YOUR INSTRUCTIONS:
Transcribe, without any alteration, only the lines that begin at the line containing "mouse_move(340, 295)" and run to the last line below.

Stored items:
__________
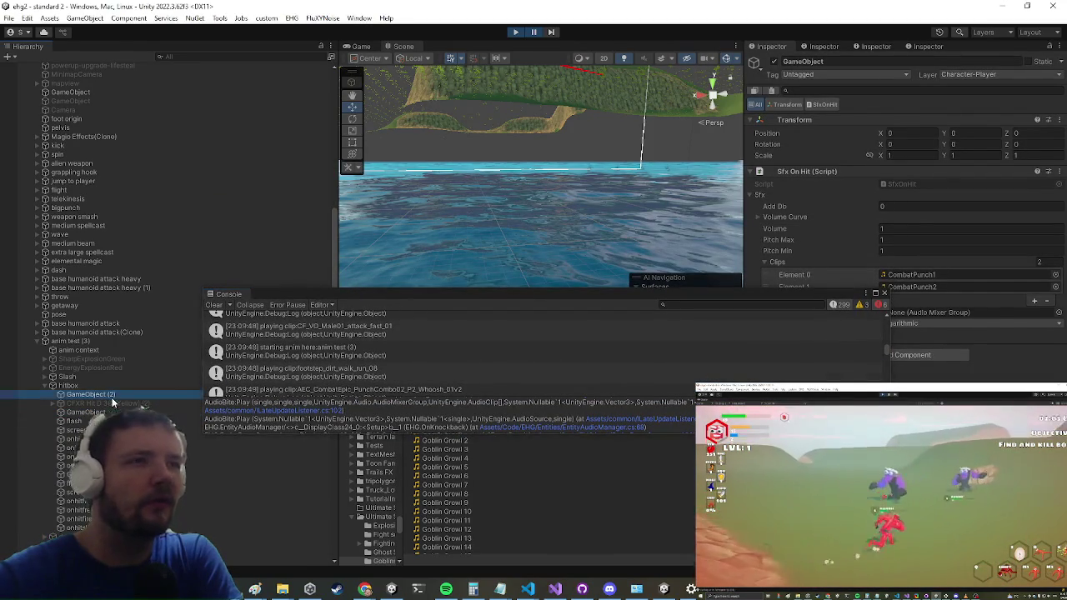
mouse_move(525, 292)
mouse_down()
mouse_move(340, 295)
mouse_move(436, 143)
mouse_move(417, 151)
mouse_up()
__________
ANSWER TO THIS TASK:
mouse_move(340, 295)
mouse_move(436, 143)
mouse_move(417, 151)
mouse_up()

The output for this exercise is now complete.